- _Instruction_: Of all the lines below, output only those starting at the one with "hfov_deg: 52.6" and ending at the one with "f_number: 2.4", both ends included, exactly as written.

────────────────────────────────────────

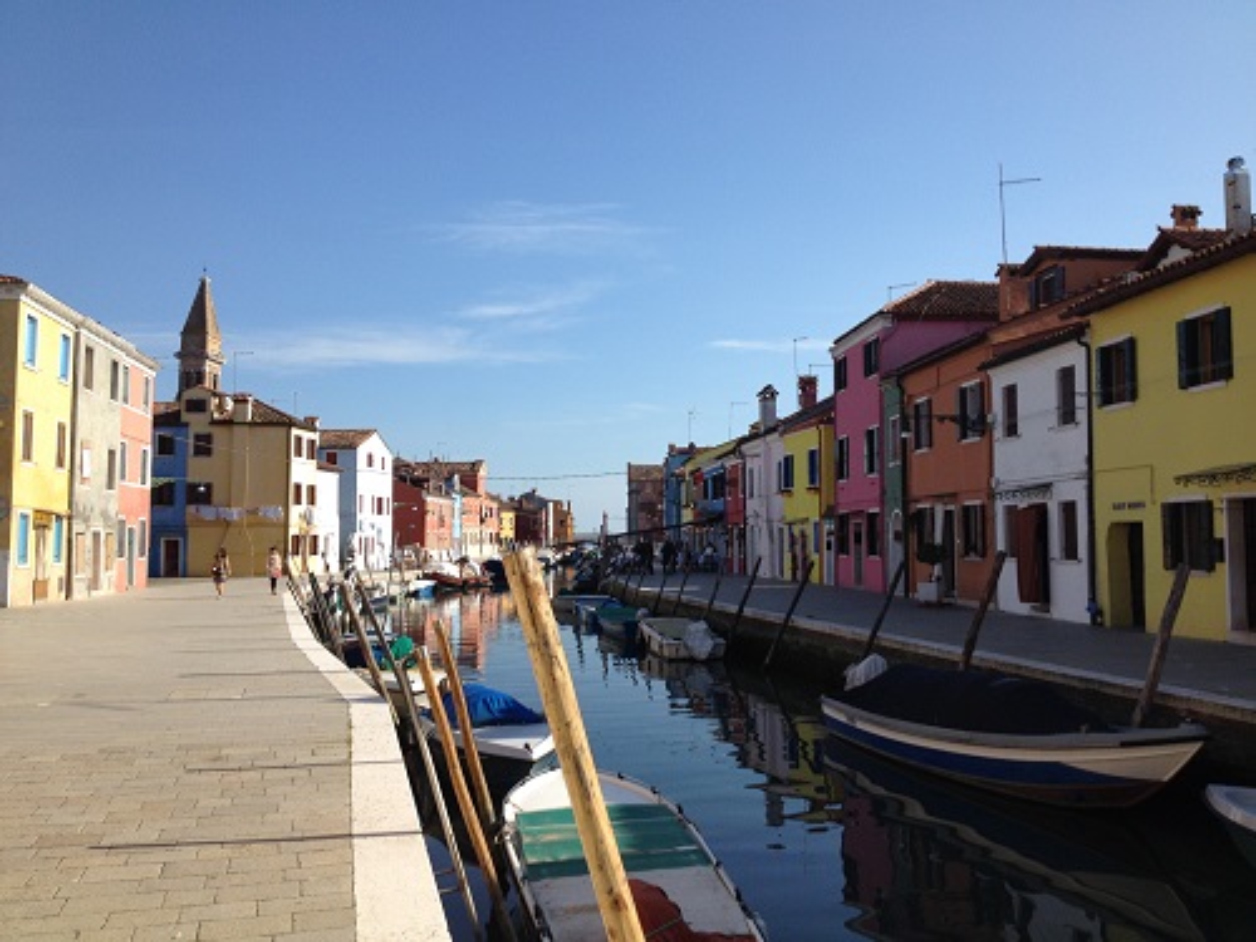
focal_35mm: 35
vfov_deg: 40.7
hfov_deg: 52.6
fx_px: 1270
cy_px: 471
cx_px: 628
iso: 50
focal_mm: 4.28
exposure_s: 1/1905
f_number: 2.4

────────────────────────────────────────

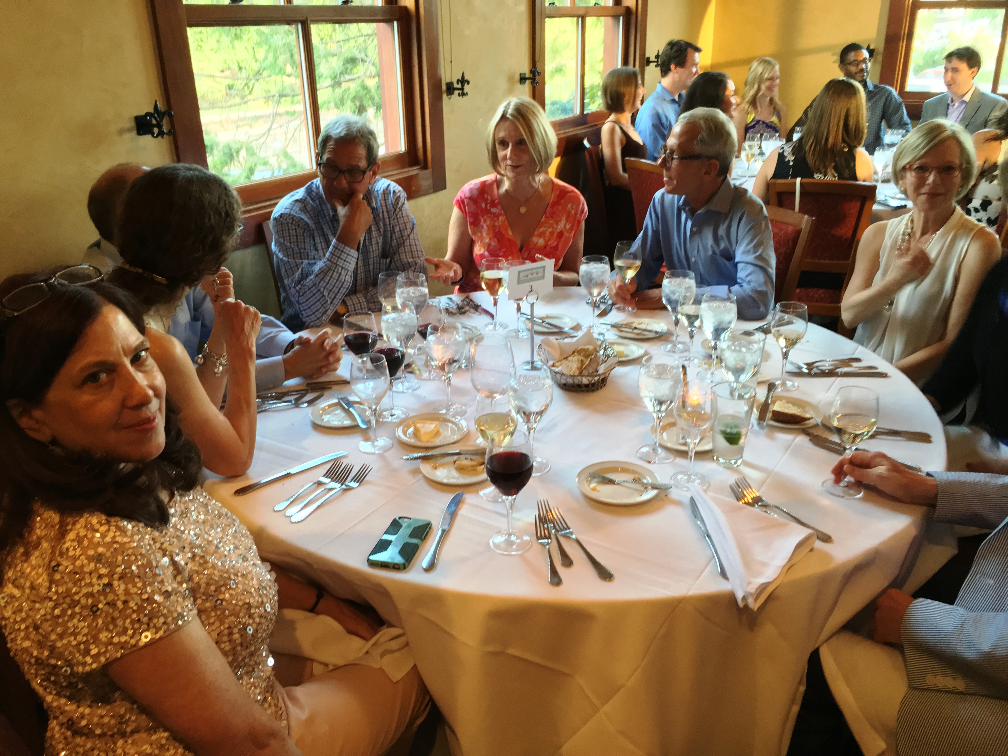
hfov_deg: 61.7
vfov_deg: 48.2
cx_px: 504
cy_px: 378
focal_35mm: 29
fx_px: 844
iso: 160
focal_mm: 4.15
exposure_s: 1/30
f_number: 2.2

────────────────────────────────────────

- _Solution for this task_:
hfov_deg: 52.6
fx_px: 1270
cy_px: 471
cx_px: 628
iso: 50
focal_mm: 4.28
exposure_s: 1/1905
f_number: 2.4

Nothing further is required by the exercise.